Would just like other peoples thoughts? Yes or No?

James


----------



## chongo (Jun 7, 2014)

Well I will start, now having a family is a big thing, kids take a lot of your time and effort:wall: so when it comes to picking a car that accommodates all your needs is quiet easy, there are so many to choose from now going from a sporty corsa to a drab looking Astra is a hard decision to make, why not go for a sporty type like Merc A45 220AMG Line, looks far nicer than that old mans car and has a sporty look as well, plus you can fit the kids in the back:thumb: just don't get the Astra :wall: shop around the Merc dealerships and you will pick up a newish A45 as the new face lift ones are out now, so am sure you will find one before the face lift model came out:thumb:


----------



## Soul boy 68 (Sep 8, 2013)

You can't go too far wrong with this new Astra, from what I have read,it's the best handling and fun to drive Astra to date and it's packed with the latest tech, the boot is of a decent size too and the quality of the plastics has improved immensely. A good choice you made. :thumb:


----------



## Brian1612 (Apr 5, 2015)

What about a Golf R 5 dr or even estate? Also the likes of the Focus ST/RS etc available as well. Plenty of larger, more practical cars out there than can still be a hoot to rag about when your in the car yourself


----------



## millns84 (Jul 5, 2009)

Focus ST would get my vote, or even a Golf GTI/R if you like to wear aviators, tight suits and use loads of hair gel. :lol:


----------



## ardandy (Aug 18, 2006)

I'd never want a Vauxhall again tbh! But that's me.

Far better out there.

Plus it'll depreciate like a stone.


----------



## litcan91 (Mar 16, 2013)

I'd go for something like Seat Leon FR / Cupra / Cupra R


----------



## bidderman1969 (Oct 20, 2006)

Octavia VRs?


----------



## mac1459 (Aug 25, 2011)

Seat Leon FR, Audi A3,skoda vrs & focus st , all good family cars +fun when no family on board. all can be mapped to a good level.


----------



## Squadrone Rosso (Aug 11, 2009)

The latest Astra is class leading from the reviews I've seen / read.


----------



## insanejim69 (Nov 13, 2011)

Thanks for the input guys. 

Merc A class might be worth a look if they do a decent petrol engine in budget. As I will NEVER go diesel again. 

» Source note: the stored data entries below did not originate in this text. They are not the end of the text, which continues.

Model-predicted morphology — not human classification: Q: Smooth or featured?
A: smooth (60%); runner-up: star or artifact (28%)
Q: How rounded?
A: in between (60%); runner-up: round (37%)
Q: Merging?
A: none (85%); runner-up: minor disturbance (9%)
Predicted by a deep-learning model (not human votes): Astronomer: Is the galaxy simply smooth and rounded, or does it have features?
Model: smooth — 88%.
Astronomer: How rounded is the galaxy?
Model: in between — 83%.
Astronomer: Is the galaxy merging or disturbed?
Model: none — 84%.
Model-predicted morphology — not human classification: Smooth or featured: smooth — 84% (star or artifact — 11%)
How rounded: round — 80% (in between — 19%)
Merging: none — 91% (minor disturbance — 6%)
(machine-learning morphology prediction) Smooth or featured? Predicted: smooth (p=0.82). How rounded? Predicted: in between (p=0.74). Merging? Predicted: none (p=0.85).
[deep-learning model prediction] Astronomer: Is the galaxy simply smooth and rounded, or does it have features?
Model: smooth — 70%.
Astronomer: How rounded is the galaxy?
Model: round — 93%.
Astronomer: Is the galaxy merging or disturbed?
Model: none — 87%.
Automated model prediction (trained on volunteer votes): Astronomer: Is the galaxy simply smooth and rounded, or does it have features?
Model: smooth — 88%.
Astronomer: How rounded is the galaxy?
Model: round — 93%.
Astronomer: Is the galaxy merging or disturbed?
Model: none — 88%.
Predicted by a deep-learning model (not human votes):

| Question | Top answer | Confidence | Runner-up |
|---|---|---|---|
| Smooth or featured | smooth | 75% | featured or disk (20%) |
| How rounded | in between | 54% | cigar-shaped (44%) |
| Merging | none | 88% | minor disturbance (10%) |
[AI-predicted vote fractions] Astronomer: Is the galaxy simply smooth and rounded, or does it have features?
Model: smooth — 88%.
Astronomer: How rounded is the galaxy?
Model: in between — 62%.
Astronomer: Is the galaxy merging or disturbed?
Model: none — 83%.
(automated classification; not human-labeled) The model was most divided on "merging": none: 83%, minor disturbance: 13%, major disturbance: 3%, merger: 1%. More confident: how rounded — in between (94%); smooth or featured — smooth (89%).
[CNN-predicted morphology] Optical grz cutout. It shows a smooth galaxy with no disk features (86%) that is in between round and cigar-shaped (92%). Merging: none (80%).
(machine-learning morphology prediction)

Sorry forgot to say, I have had a diesel Astra J before boxed to 232BHP and 365lb/ft, quick yes, but no noise and MPG around town was terrible (I do 95% town driving). 

VAG cars are a def no no, had a few and they were terrible reliability wise and the interiors are nice, but god they are dull and boring even on the top models IMO. Plus the way I was treated from main dealers is disgusting.

Focus ST might be a shout though, never thought of that  hmmm .... 5 door, turbo 2.0 and decent mpg and road tax. 

Also looked at Alfa Guilietta QV's , but they get terrible wright ups for handling and quality. Although reliability they seem to be very good.

Don't quite get the dislike of the new Astra TBH though, have a test drive booked for next weekend, so I shall report back on how I get on. But all info/opinions is very much appreciated.

James


----------



## killem (Dec 27, 2015)

Had an Alfa Guilietta QV. Handling was good but you had to be doing stupid speeds for it to feel fun. Got rid of it due to the water pump failing and shearing the cam belt in half. Lucky for me it was width ways so did not lunch the engine. This was on a 3 and a half year old car with 17 thousand miles on the clock.

Now drive a fiesta ST which is alot more fun at lower speeds.


----------



## taylor8 (Mar 26, 2010)

Merc is alot smaller than a focus is it not, though saying that boot in the focus is rubbish (well so my mate says haha) 

Can say anything about Golf, and my experience with vauxhall has been ok with the cars its the customer service that sucks!


----------



## chongo (Jun 7, 2014)

Go for the A class mate, 250 4matic petrol lovely looking car and got some poke in it.
I've just ordered the A45 AMG matic with all the spec, can't wait, should be here by the end of the week, 381 BHP.


----------



## taylor8 (Mar 26, 2010)

whats the space like inside, i quiet fancy one but with 2 kids not sure they have the room i d need


----------



## chongo (Jun 7, 2014)

taylor8 said:


> whats the space like inside, i quiet fancy one but with 2 kids not sure they have the room i d need


There's lots of room for two kids:thumb: and a decent boot to put the weekly shop and other things in, just shop around from Merc dealer to dealer to find the best deal. This is a good time to get one because of over stock of the 66 plate, them are the last ones before the 17 plates are ordered, so you will grab a bargain :doublesho mine was the same, just lucky mine had the spec and colour I wanted, just changed the alloys to the new set of C63's 19" they gave about three gran or more I think, but am sure you will be able to get more of, go for the service plan at £27 a month well worth it:thumb:.


----------